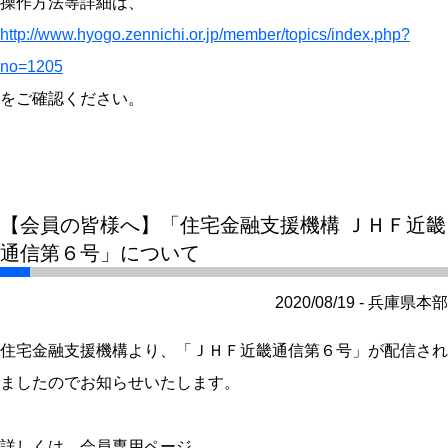
操作方法等詳細は、
http://www.hyogo.zennichi.or.jp/member/topics/index.php?
no=1205
をご確認ください。
【会員の皆様へ】「住宅金融支援機構 ＪＨＦ近畿
通信第６号」について
2020/08/19 - 兵庫県本部
住宅金融支援機構より、「ＪＨＦ近畿通信第６号」が配信され
ましたのでお知らせいたします。
詳しくは、会員専用ページ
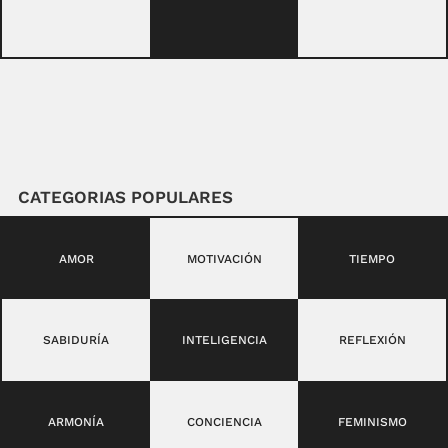
CATEGORIAS POPULARES
AMOR
MOTIVACIÓN
TIEMPO
SABIDURÍA
INTELIGENCIA
REFLEXIÓN
ARMONÍA
CONCIENCIA
FEMINISMO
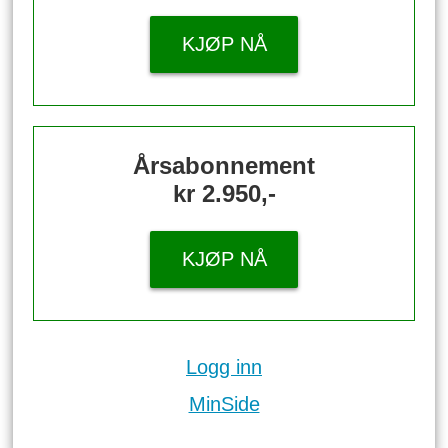
KJØP NÅ
Årsabonnement
kr 2.950,-
KJØP NÅ
Logg inn
MinSide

▶ How to complete this task:
Render the text lines of all the items above as a Markdown table with the columns "Row" and "Line text," numbering each line in order and omitting blank lines and the pictures.

▶ Your solution:
| Row | Line text |
|---|---|
| 1 | 操作方法等詳細は、 |
| 2 | http://www.hyogo.zennichi.or.jp/member/topics/index.php? |
| 3 | no=1205 |
| 4 | をご確認ください。 |
| 5 | 【会員の皆様へ】「住宅金融支援機構 ＪＨＦ近畿 |
| 6 | 通信第６号」について |
| 7 | 2020/08/19 - 兵庫県本部 |
| 8 | 住宅金融支援機構より、「ＪＨＦ近畿通信第６号」が配信され |
| 9 | ましたのでお知らせいたします。 |
| 10 | 詳しくは、会員専用ページ |
| 11 | CATEGORIAS POPULARES |
| 12 | AMOR |
| 13 | MOTIVACIÓN |
| 14 | TIEMPO |
| 15 | SABIDURÍA |
| 16 | INTELIGENCIA |
| 17 | REFLEXIÓN |
| 18 | ARMONÍA |
| 19 | CONCIENCIA |
| 20 | FEMINISMO |
| 21 | KJØP NÅ |
| 22 | Årsabonnement |
| 23 | kr 2.950,- |
| 24 | KJØP NÅ |
| 25 | Logg inn |
| 26 | MinSide |